Figure 3. In vitro reconstitution of 4-OH-ICN biosynthesis from IAOx

Combined extracted ion chromatograms for IAOx substrate and reaction products for various subsets of enzymes in the 4-OH-ICN pathway. 4-OH-ICN could not be detected directly and its hydrolysis product 4-OH-ICA is shown instead.

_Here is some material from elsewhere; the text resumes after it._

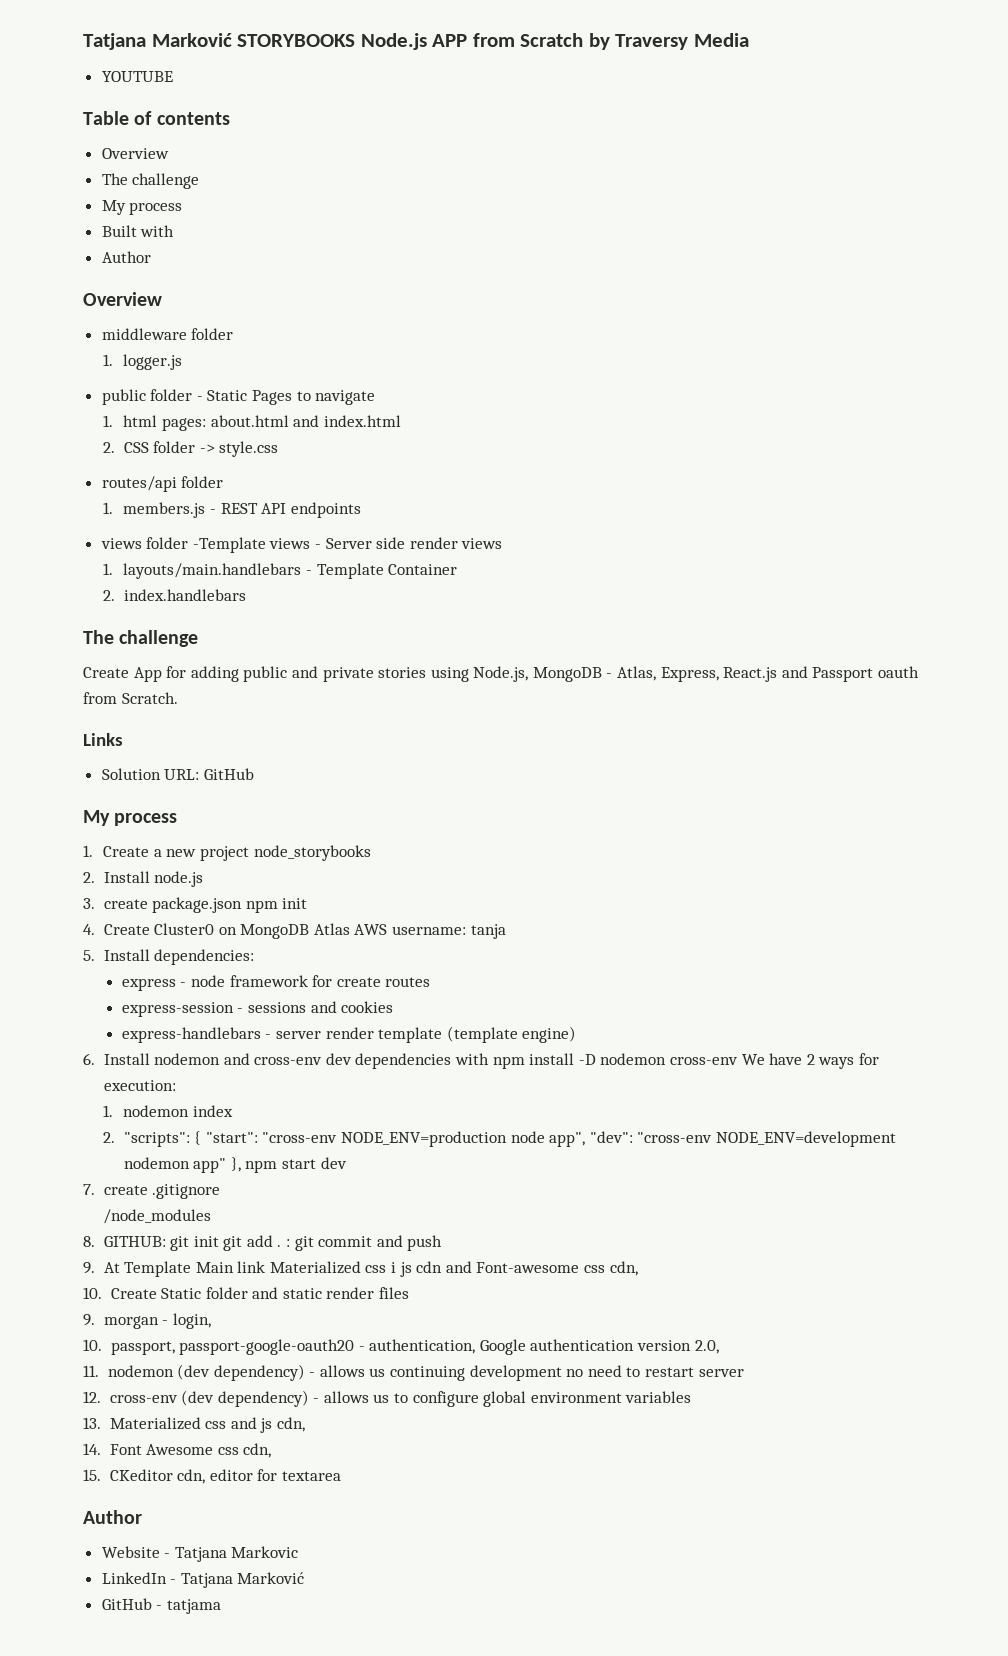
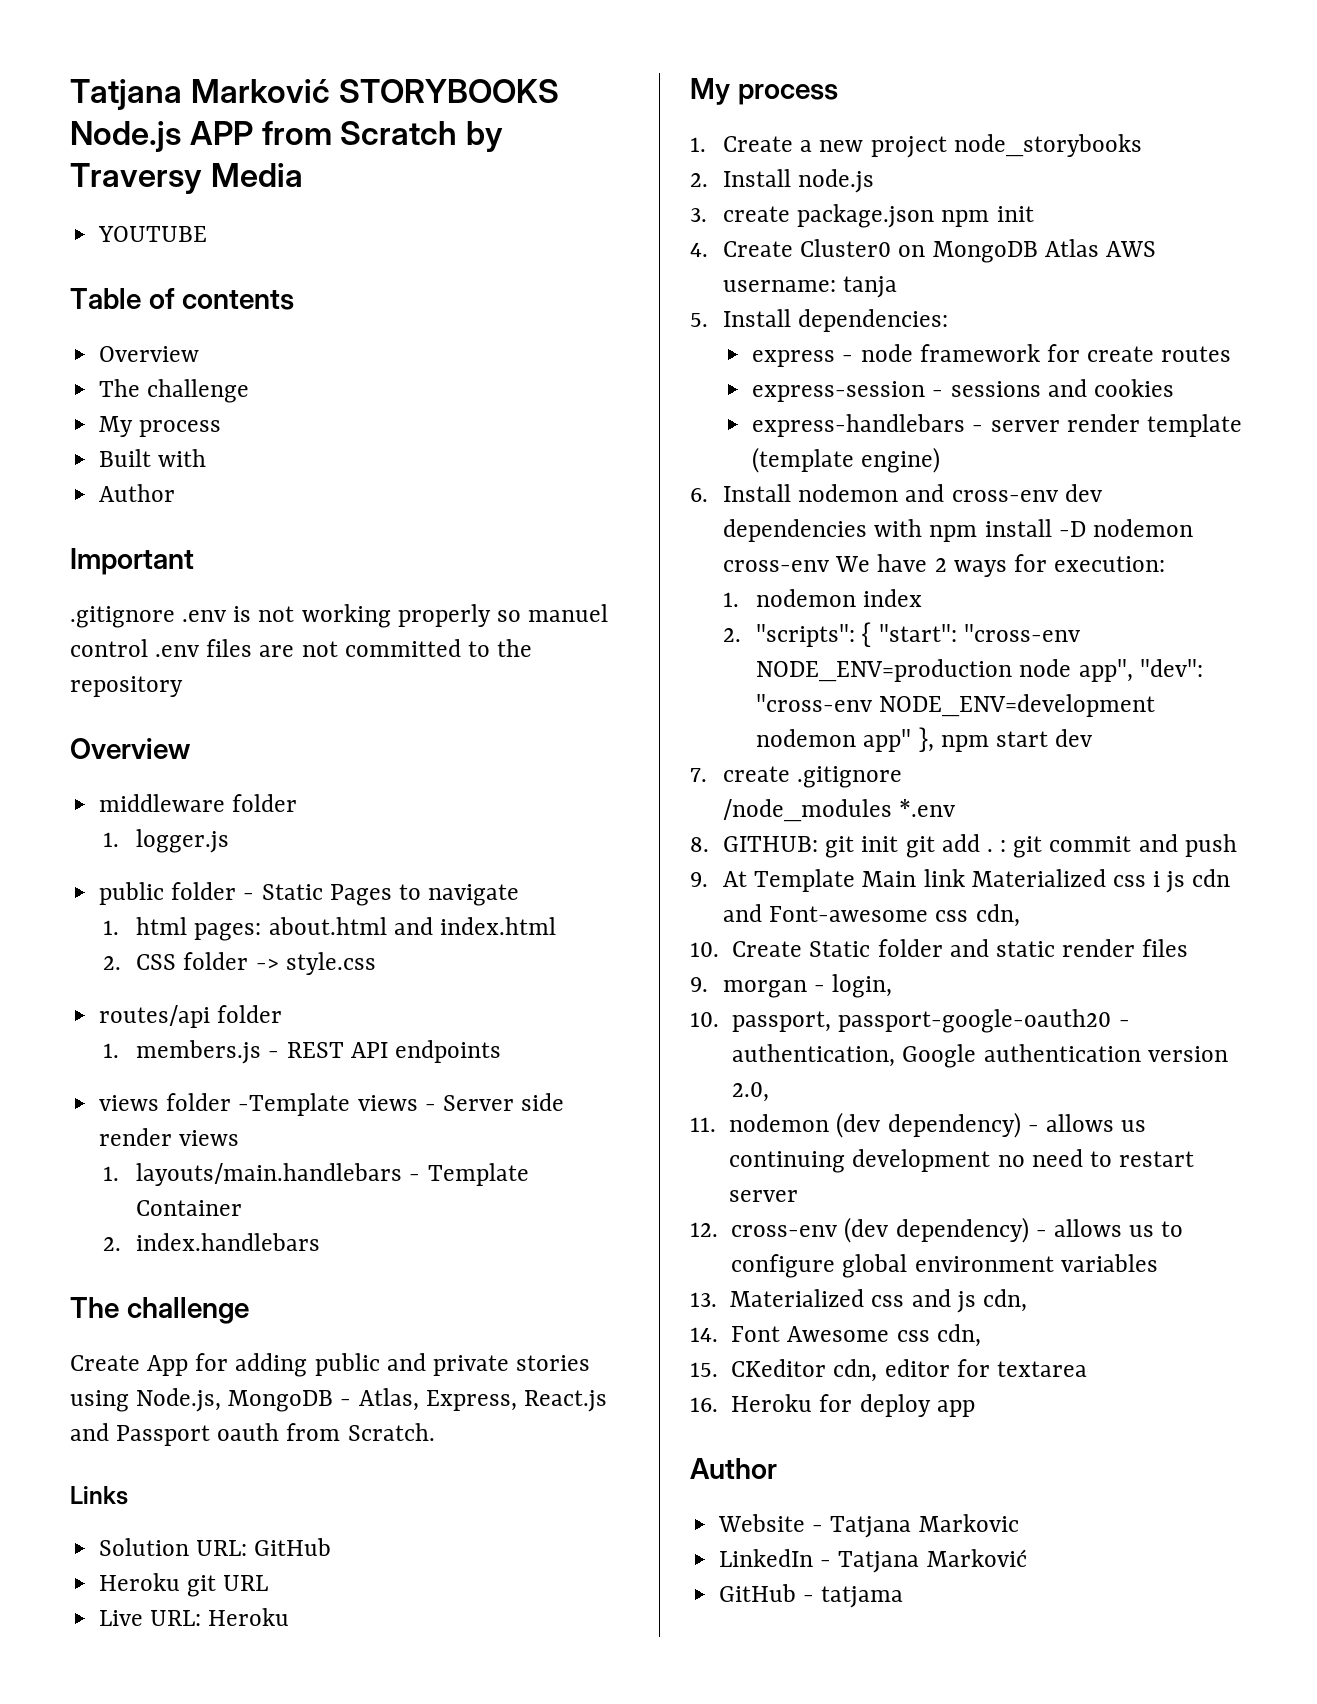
(151, 257) none -> [70,548,194,575] [70,604,609,628] [70,639,533,657] [70,676,183,697] // Important // .gitignore .env is not working properly so manuel control .env files are not committed to the repository
(254, 774) none -> [99,1573,269,1597] [99,1608,290,1626] // Heroku git URL // Live URL: Heroku
(212, 1216) none -> [899,799,956,817] *.env
(341, 1476) none -> [690,1394,975,1417] // 16. Heroku for deploy app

Figure 4. Camalexin and CYP82C2-synthesized 4-OH-ICN contribute nonredundantly to disease resistance against the virulent bacterial pathogen Pseudomonas syringae

(A) Growth analysis of the virulent P. syringae pv. tomato DC3000 (Pst) in surface-inoculated adult leaves. Data represent the mean ± standard error of 4 biological replicates. Different letters denote statistically significant differences (p <0.05, two-tailed t test). WT, wildtype (Col-0 ecotype). (B) Growth analysis of Pst in 10-day-old seedlings pretreated with water or 1 µM bacterial MAMP flg22 for 6 h. Data represent the median ± standard error of 4 biological replicates of 10–15 seedlings each. Different letters denote statistically significant differences (p < 0.05, two-tailed t test). (C) Growth analysis of Pst in wildtype adult leaves pre-immunized with 1 µM flg22 and 100 µM ICN, 4OH-ICN, camalexin or solvent control (DMSO) for 24 h prior to infiltration with Pst. Data represent the median ± standard error of 3 biological replicates. Asterisk denotes statistical significance relative to wildtype (p < 0.01, two-tailed t test). Experiment was repeated three times, producing similar results. (D) Summary of known major Trp-derived secondary metabolites in Arabidopsis and oxidative biosynthetic enzymes that have been used to reconstitute the pathways in vitro or in planta.